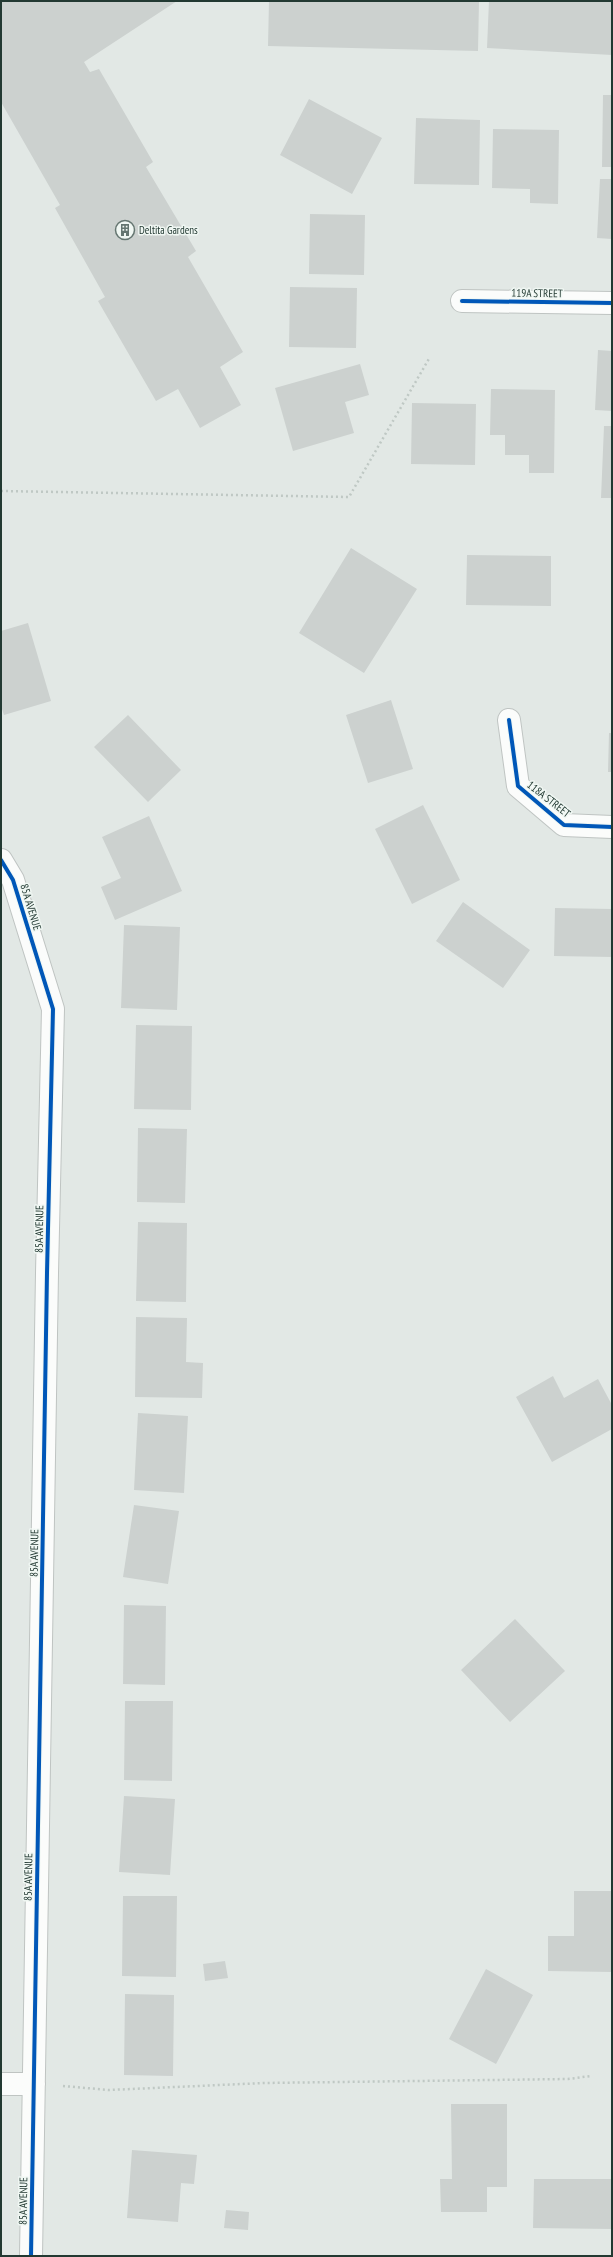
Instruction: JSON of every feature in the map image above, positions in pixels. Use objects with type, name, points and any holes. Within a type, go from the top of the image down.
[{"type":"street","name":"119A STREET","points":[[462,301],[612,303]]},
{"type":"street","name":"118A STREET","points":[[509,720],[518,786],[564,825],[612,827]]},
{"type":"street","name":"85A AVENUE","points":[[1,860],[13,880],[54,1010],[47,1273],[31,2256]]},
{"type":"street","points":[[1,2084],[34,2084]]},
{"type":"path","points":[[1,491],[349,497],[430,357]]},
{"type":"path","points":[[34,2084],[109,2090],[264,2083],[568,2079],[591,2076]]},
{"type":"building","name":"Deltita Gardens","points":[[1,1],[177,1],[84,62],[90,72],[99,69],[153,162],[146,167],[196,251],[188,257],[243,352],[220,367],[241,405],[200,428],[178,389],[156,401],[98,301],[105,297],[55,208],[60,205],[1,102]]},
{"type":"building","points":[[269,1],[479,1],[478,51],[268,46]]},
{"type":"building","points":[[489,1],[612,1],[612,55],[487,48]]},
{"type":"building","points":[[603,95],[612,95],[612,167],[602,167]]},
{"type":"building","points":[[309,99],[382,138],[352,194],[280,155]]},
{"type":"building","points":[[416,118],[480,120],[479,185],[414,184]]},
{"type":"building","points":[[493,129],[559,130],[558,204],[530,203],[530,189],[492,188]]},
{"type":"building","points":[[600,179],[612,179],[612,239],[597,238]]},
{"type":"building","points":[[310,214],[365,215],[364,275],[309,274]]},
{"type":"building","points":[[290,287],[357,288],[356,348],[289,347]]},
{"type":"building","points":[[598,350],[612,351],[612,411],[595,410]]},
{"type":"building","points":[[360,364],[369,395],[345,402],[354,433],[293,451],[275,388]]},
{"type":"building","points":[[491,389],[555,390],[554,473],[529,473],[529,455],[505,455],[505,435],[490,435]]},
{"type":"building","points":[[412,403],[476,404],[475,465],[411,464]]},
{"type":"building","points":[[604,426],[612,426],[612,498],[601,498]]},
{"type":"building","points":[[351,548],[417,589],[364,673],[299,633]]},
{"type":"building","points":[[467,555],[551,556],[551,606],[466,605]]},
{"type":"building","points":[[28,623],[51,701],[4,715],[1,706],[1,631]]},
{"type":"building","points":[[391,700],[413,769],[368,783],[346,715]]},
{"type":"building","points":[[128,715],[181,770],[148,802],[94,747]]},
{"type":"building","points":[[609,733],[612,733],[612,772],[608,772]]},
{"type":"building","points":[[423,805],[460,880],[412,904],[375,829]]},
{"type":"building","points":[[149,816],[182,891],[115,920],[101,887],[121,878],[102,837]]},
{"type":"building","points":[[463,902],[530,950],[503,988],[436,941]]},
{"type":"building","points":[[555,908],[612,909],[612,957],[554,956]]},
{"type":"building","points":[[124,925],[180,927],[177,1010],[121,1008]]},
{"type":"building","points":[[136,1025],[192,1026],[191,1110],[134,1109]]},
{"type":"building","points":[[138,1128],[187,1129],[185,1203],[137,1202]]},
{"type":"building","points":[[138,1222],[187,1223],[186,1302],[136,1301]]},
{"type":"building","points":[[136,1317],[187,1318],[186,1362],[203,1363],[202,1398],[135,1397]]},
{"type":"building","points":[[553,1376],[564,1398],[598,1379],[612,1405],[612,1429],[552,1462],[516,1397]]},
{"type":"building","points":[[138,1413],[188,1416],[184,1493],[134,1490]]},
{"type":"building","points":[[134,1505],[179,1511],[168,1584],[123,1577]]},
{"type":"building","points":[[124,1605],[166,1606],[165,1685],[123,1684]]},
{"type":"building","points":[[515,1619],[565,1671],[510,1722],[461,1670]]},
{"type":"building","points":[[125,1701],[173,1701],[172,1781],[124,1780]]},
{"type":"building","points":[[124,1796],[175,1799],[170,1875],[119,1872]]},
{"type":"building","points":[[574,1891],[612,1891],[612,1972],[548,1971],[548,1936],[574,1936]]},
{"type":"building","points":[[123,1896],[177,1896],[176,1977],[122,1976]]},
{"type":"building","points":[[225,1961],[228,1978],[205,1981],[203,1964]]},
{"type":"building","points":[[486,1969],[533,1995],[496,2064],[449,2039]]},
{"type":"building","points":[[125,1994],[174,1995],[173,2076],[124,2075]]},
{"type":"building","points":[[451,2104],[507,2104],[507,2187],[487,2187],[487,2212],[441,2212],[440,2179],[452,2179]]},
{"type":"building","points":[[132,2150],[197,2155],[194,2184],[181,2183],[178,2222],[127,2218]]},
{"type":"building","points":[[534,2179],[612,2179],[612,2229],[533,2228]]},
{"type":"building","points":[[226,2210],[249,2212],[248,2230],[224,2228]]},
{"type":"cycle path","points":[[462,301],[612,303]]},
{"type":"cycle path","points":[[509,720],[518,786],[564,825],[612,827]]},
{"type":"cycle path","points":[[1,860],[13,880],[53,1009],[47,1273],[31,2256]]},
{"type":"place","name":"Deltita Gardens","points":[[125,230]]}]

> _What is needed_: The lines to copy are those in the listing that contain "street".

> _Solution to this task_:
[{"type":"street","name":"119A STREET","points":[[462,301],[612,303]]},
{"type":"street","name":"118A STREET","points":[[509,720],[518,786],[564,825],[612,827]]},
{"type":"street","name":"85A AVENUE","points":[[1,860],[13,880],[54,1010],[47,1273],[31,2256]]},
{"type":"street","points":[[1,2084],[34,2084]]},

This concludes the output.